New tool: an estate duty and executor fee calculator for South Africa

A member here asked what it would actually cost to wind up an estate, not just the estate duty, but everything that comes before it. Fair question, so I built a calculator that answers it properly.

Put in what you own, what you owe and who inherits what, and it adds up the whole bill in the order SARS actually applies it, capital gains tax on the deemed disposal at death, the executor’s fee, the Master’s fee, and only then estate duty after the R3.5 million abatement.

A few things it does that I haven’t seen elsewhere.

It checks whether your family would actually have the cash. All of that falls due while the estate is frozen. If the money is tied up in a house or a business, the executor can be forced to sell something to pay it. The calculator compares what the estate can raise against what it owes and tells you straight if there’s a shortfall.
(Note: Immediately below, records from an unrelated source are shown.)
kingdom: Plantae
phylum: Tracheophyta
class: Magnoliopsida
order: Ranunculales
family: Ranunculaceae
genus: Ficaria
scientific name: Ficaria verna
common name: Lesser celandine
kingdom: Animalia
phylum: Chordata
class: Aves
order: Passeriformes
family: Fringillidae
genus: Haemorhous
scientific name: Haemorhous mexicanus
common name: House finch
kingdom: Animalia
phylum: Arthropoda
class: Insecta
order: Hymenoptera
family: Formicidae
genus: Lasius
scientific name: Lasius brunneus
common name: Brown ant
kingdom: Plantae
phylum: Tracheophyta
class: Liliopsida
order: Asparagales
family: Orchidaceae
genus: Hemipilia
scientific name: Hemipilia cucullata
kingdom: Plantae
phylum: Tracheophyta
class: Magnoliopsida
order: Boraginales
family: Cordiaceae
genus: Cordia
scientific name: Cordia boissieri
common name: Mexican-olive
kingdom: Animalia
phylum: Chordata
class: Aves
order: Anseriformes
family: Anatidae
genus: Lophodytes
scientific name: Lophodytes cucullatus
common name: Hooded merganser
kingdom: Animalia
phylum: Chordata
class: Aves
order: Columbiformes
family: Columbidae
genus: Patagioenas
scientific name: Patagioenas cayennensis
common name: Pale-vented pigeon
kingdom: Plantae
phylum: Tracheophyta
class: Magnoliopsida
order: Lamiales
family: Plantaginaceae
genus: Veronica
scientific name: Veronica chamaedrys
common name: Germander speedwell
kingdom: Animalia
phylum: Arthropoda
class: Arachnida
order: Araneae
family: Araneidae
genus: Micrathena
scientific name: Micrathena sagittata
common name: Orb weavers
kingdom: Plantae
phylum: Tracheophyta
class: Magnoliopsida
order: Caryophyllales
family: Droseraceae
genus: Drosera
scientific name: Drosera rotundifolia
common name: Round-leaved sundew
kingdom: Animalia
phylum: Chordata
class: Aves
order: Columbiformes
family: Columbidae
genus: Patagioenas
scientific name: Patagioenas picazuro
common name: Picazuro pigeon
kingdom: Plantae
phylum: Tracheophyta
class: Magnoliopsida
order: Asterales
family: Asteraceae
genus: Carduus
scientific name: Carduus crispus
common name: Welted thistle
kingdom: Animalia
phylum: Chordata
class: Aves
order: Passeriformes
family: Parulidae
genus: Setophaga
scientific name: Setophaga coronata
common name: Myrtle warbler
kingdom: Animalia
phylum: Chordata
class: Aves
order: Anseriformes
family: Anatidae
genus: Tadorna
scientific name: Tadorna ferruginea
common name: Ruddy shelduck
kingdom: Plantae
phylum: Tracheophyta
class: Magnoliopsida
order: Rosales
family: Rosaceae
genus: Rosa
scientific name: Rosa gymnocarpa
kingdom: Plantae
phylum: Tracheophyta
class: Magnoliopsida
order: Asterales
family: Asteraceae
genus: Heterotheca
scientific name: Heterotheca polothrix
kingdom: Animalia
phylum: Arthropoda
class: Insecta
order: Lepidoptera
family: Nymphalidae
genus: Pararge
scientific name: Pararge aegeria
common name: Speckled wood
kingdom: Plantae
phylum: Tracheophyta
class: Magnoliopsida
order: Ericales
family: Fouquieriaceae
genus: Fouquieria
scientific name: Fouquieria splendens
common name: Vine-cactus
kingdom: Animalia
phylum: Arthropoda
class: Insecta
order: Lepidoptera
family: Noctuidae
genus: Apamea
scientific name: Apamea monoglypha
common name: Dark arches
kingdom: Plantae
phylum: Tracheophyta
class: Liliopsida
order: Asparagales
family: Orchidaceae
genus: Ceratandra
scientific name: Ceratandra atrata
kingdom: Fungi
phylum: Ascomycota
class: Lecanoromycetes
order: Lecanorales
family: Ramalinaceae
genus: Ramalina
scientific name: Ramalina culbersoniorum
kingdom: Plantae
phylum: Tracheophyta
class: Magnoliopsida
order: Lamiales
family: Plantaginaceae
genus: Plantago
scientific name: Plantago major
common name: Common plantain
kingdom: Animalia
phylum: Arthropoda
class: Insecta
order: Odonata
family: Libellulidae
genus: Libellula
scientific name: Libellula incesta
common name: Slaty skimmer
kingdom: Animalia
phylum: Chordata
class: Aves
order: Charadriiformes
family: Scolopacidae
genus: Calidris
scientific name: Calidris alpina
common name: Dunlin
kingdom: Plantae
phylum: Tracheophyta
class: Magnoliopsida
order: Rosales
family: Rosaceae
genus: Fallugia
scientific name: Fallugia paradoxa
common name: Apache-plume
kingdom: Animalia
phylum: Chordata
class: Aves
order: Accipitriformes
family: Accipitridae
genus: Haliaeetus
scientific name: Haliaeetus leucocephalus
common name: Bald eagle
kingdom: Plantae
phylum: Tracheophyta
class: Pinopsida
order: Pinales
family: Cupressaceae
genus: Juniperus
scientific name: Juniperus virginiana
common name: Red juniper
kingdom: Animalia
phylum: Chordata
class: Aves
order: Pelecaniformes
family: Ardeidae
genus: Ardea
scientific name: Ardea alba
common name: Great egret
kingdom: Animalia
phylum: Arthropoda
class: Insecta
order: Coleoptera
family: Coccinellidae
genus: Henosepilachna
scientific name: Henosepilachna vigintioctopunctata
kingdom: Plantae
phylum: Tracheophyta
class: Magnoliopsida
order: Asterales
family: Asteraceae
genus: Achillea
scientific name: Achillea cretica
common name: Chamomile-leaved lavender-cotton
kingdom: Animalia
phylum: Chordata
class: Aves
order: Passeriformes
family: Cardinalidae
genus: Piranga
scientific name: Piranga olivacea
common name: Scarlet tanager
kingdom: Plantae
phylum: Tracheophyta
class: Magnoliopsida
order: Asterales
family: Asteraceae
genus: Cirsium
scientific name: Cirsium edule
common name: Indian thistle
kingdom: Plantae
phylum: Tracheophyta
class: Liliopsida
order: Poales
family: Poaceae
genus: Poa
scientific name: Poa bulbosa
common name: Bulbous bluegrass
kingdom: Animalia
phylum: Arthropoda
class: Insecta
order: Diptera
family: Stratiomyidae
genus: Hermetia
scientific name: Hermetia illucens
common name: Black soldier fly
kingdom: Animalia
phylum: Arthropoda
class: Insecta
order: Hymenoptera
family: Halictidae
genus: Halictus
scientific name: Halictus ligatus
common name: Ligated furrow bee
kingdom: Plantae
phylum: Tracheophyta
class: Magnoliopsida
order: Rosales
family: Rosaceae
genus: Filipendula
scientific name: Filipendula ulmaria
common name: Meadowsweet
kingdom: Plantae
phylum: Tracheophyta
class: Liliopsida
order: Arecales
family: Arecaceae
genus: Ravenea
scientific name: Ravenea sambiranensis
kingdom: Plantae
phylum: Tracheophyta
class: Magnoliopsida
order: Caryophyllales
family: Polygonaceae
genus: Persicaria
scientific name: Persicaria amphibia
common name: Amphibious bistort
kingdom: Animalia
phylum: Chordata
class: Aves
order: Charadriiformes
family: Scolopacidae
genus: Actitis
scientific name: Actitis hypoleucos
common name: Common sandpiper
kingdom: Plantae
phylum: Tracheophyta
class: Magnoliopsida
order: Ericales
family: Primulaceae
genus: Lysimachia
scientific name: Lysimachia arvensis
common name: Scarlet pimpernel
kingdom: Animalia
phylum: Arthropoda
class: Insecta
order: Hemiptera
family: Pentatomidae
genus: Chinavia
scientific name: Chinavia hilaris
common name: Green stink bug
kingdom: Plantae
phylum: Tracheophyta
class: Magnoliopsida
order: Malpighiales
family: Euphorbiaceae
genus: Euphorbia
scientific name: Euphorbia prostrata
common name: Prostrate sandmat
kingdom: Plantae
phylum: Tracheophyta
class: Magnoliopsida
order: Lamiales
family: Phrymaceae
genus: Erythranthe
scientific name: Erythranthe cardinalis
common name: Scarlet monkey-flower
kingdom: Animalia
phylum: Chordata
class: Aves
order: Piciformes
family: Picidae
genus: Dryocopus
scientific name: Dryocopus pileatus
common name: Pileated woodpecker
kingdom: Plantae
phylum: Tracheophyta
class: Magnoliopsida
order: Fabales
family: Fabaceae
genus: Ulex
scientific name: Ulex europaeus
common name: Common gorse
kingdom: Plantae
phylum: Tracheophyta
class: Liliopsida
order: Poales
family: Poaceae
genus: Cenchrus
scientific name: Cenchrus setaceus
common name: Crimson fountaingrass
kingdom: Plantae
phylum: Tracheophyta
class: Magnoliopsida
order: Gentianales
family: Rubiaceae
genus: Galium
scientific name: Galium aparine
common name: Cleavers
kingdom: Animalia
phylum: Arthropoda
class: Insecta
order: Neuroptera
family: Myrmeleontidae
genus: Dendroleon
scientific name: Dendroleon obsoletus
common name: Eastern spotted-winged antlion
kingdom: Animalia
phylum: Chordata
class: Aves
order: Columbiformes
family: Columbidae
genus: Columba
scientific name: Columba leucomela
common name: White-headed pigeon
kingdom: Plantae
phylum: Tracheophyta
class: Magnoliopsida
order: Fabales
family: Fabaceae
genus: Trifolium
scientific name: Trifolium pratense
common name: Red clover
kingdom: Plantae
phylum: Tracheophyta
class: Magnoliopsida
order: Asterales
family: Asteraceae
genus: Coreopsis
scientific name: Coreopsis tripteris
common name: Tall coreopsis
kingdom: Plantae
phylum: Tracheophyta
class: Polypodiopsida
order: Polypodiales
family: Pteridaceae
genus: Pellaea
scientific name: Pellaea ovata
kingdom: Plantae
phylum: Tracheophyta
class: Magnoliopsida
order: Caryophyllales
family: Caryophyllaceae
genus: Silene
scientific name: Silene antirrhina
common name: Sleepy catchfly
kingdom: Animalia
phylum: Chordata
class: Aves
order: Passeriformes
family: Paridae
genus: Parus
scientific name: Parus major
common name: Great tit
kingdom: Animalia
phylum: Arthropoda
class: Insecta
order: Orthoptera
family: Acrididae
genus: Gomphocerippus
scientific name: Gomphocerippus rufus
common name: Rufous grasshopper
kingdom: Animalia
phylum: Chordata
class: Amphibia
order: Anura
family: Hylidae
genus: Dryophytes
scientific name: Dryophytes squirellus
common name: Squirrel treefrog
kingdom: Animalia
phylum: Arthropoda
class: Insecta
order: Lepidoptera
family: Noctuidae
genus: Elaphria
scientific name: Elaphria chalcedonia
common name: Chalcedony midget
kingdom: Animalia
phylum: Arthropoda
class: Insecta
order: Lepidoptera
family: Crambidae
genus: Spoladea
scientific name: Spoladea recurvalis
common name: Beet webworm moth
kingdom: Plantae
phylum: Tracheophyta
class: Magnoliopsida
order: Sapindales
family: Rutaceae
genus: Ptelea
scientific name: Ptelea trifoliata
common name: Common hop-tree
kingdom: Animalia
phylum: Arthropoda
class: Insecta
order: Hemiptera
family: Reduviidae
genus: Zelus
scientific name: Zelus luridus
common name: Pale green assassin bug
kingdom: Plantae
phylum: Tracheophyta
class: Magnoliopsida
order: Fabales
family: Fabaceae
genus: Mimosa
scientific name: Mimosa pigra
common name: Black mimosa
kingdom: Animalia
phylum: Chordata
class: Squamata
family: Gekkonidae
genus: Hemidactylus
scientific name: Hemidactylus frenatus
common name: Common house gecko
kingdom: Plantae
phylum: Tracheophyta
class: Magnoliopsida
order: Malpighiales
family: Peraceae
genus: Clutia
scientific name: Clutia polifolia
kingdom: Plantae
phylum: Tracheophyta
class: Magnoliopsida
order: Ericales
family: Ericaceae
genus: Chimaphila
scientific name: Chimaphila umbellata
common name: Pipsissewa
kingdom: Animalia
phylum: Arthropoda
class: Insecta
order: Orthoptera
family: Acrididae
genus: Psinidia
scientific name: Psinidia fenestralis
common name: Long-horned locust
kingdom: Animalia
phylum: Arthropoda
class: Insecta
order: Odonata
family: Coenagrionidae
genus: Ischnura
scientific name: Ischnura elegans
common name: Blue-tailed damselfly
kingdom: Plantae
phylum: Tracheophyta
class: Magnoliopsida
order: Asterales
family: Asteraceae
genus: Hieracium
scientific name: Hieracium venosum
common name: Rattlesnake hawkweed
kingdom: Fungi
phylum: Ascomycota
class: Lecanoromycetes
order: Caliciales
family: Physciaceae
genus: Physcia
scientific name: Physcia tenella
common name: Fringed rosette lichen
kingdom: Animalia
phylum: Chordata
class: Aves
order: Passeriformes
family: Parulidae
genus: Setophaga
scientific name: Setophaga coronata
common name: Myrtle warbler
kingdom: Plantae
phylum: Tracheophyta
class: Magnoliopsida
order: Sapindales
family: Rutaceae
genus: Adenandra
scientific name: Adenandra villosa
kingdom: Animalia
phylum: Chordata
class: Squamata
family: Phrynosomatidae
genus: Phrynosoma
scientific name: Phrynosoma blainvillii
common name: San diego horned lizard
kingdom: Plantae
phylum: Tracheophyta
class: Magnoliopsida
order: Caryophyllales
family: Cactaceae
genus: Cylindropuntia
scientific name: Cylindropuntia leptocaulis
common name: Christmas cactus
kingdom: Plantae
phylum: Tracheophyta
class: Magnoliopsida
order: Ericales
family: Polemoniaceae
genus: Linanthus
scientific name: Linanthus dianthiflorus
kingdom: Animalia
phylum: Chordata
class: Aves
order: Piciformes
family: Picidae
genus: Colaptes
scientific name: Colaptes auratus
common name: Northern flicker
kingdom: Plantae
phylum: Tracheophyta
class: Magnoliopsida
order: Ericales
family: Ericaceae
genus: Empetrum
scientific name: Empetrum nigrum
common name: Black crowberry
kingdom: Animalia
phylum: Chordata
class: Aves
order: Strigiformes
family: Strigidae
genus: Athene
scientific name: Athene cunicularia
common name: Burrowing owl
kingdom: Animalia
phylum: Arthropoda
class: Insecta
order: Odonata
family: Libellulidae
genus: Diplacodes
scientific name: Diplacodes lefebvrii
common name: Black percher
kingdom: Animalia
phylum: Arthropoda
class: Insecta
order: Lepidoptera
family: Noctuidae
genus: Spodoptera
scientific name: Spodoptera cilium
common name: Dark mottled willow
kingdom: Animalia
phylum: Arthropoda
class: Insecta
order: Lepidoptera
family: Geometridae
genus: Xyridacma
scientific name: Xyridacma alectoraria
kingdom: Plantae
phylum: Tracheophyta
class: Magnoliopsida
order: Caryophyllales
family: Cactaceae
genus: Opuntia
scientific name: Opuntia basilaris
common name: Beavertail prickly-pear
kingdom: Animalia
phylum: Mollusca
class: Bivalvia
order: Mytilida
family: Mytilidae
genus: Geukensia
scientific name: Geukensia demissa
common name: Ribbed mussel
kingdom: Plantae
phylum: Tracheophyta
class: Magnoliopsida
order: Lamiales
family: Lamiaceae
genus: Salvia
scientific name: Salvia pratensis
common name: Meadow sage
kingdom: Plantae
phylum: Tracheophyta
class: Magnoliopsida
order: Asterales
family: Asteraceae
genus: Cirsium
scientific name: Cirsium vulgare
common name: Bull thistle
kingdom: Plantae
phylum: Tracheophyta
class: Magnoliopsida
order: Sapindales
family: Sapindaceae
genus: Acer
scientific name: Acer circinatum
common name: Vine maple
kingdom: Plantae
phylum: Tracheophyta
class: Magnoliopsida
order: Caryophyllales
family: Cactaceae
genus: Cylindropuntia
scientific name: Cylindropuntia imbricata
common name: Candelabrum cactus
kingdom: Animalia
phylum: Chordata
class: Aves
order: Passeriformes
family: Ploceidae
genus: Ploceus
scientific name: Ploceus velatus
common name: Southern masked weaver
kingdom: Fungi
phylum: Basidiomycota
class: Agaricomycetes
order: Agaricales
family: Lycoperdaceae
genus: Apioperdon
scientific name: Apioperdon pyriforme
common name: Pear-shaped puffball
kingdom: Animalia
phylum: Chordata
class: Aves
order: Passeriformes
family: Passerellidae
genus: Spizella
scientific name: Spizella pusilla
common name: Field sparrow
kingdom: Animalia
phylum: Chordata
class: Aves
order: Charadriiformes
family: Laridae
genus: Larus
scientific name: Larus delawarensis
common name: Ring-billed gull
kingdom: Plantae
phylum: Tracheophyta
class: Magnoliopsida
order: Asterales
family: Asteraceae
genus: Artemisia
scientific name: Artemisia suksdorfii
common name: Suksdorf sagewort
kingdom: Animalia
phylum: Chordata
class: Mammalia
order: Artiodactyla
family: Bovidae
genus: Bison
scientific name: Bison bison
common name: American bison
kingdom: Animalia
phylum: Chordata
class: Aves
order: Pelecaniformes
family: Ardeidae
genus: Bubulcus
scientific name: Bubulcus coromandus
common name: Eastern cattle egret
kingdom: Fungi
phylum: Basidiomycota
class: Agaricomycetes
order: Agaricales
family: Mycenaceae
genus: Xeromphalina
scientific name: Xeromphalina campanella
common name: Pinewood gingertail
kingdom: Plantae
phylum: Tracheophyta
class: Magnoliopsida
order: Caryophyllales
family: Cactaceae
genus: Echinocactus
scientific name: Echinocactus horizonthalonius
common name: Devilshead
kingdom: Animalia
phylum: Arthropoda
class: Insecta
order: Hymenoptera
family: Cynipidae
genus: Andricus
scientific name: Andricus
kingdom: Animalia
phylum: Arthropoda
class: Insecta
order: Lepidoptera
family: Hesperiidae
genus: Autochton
It keeps retirement funds and beneficiary nominated policies out of the sum, correctly. Those pay out directly and skip estate duty, CGT and the executor’s fee entirely, which a couple of the calculators I checked get wrong.

It projects forward. The R3.5 million abatement hasn’t moved since 2007, so more of most people’s estates drift over that line every year. The tool grows your numbers forward and shows the duty climbing as it happens.

Try it here: Estate Duty Calculator South Africa 2026

There’s a longer companion guide too if you want the detail: Estate Duty in South Africa 2026: The Real Cost

It’s general information based on the SARS rules, not advice, and real estates have complications like trusts and foreign assets that this can’t capture. Keen to hear if the shortfall check flags anything you weren’t expecting.

Tool looks really comprehensive (as always). I like the explanatory notes and the references to further information.

On thing, where Investments fall into your estate and you wish to divide that up amongst your heirs but the Estate Duty has to grab some of this you should in your Will decide the order in which the heirs will be affected first until it is paid off. The monies deemed outside the Estate are of course safe (hopefully no legal loophole the taxman can exploit and force the Executor’s hand) but it is possible some of your heirs are mentioned in these as well and they could then take a greater share of the Estate Duty :slight_smile:

I like your projection ahead view as this is crucial. Duty may look quite painful later if not already. Forced liquidation will always make the Estate poorer. Steps to be then taken as far as possible in moving out of dutiable with the goal that you want as close as zero going to the taxman.

In my case I know I have to do something asap as I could get the knock on the door at anytime :slight_smile:

Good point, and it’s a real gap, the calculator can show you the shortfall but it can’t fix how the duty actually lands on individual heirs.

You’re right that the default apportionment can catch beneficiaries who thought they were untouchable. The Estate Duty Act does let you override that in the will though, so you can direct which assets or which heirs carry the duty first, instead of leaving it to the default formula. Worth getting a proper drafter to word that clause carefully, it’s easy to get wrong.

Sounds like you’re already onto it, which is more than most people manage. Good luck getting it sorted.